(Excerpted text Opens)
Ensemble and Single Quantum Dot Fluorescence Methods in Neurotransmitter Transporter Research

  • Oleg Kovtun
  • Sandra J. RosenthalEmail author
Part of the Neuromethods book series (NM, volume 118)


Subcellular localization and trafficking of neurotransmitter transporter (NTT) proteins is increasingly recognized to play a critical role in transporter-mediated neurotransmitter signaling and its regulation. To fully understand the molecular mechanisms underlying transporter regulation, it is essential to be able to visualize NTTs both at the population and single-molecule levels using advanced imaging techniques. Here, we describe three fluorescence-based methods that have been successfully applied to measure spatiotemporal changes in NTT localization and to establish dynamic imaging of individual NTT molecules using the ligand-conjugated quantum dot (QD) approach. First, we discuss how to label and image membrane NTTs in live cells using QD probes in conjunction with ensemble fluorescence microscopy. Second, we present a more quantitative, flow cytometry-based approach, particularly useful for assessing transporter internalization and recycling. Third, we describe a single-molecule microscopy labeling protocol for determining the mobility of QD-bound transporters at the plasma membrane of live cells.
(Excerpted text Closes)
## Exercise tasks:
1. In the quantum dot abstract, which method is said to be especially useful for assessing transporter internalization and recycling?
2. Continue the quantum dot abstract from its final sentence.
The rows that come next have no connection to the quantum dot abstract.
(Data excerpts Opens)
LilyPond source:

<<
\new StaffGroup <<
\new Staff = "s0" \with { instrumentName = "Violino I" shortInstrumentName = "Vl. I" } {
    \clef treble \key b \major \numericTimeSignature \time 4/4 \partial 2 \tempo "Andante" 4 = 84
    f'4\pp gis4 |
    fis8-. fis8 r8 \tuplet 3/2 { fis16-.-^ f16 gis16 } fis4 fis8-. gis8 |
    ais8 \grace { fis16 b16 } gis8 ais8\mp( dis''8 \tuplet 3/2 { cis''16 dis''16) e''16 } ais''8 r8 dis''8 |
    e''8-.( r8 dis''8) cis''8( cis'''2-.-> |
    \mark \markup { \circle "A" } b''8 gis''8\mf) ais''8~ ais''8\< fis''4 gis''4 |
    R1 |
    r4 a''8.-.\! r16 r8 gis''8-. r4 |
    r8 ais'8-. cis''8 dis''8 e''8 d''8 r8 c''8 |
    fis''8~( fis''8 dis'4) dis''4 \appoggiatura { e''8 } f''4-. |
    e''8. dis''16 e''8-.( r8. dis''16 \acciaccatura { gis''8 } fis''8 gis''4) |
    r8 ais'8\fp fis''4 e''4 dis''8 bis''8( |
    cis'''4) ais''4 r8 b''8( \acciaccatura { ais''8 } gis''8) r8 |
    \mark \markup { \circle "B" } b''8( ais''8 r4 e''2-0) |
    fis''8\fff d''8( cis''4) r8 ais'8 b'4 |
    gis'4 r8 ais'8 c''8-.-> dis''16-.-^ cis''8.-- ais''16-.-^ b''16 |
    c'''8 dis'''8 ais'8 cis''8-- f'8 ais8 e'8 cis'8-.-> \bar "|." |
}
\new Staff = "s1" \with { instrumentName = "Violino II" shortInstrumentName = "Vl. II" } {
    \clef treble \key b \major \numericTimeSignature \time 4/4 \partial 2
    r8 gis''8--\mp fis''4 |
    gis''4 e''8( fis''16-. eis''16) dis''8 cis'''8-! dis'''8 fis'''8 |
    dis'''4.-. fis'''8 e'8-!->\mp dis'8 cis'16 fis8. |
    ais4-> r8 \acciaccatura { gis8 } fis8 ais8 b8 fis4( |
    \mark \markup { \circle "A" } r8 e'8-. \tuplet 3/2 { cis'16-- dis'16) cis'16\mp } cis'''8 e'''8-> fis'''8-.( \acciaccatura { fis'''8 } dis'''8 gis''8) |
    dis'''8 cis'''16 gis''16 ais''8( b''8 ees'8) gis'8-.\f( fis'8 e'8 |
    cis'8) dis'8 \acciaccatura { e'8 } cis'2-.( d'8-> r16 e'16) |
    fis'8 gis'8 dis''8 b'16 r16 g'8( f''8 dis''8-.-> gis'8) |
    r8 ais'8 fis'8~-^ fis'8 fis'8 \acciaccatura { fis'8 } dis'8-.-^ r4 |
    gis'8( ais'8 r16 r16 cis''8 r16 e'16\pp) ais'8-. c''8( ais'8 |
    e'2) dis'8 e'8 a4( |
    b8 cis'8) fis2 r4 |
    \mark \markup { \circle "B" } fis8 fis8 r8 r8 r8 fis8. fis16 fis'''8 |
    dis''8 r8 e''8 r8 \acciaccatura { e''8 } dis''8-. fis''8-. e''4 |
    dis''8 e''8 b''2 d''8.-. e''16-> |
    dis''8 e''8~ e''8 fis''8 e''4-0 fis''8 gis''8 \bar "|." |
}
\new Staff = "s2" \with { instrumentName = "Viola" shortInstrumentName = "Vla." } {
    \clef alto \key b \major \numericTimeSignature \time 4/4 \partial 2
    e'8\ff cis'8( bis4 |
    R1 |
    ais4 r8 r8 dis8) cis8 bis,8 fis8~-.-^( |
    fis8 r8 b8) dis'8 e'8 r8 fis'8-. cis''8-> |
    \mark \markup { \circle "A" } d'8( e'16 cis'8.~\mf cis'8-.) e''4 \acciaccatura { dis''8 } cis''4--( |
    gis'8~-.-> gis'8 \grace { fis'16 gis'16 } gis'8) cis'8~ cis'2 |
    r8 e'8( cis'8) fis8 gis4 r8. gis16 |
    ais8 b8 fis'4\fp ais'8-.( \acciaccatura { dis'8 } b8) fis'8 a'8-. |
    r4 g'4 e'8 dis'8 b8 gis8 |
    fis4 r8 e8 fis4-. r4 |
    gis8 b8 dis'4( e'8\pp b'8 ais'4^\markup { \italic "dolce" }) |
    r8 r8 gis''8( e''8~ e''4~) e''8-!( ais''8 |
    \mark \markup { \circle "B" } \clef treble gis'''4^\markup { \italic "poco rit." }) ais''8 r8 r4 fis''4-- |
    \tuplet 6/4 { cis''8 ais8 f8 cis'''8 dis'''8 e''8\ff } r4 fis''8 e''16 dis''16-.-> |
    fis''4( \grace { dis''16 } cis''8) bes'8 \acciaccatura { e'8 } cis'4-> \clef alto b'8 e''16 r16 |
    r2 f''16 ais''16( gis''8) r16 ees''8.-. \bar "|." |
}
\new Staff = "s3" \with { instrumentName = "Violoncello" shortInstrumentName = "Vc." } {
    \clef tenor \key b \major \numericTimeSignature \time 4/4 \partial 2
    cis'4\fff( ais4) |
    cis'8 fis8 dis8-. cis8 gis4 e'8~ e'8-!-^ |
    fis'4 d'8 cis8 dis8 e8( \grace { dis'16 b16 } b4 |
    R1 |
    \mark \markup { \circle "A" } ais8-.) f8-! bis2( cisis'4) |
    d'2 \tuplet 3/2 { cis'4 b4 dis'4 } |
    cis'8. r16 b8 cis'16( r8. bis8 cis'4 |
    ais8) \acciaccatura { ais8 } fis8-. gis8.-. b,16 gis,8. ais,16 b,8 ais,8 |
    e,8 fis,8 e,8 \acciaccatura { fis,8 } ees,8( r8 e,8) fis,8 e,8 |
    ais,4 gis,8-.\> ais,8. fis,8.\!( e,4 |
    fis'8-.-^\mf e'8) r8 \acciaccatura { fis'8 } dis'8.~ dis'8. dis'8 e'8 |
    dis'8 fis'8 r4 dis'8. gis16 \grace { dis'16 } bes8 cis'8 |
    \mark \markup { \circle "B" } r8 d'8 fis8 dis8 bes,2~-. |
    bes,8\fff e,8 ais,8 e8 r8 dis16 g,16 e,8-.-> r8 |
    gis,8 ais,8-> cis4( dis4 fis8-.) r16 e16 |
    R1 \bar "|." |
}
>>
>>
(Data excerpts Closes)
## Your written answers:
1. A flow cytometry-based approach.

2.
Key words

Quantum dot Biological labeling Neurotransmitter transporter Confocal fluorescence microscopy Flow cytometry Biotinylated ligand Single-molecule imaging 



The authors wish to thank Prof. Randy D. Blakely, Dr. Jerry C. Chang, and Dr. Ian D. Tomlinson for all the helpful discussions and suggestions. This work was supported by grants from National Institutes of Health EB003728 to S.J.R. O.K. would also like to acknowledge Vanderbilt Institute for Nanoscale Science and Engineering (VINSE) fellowship.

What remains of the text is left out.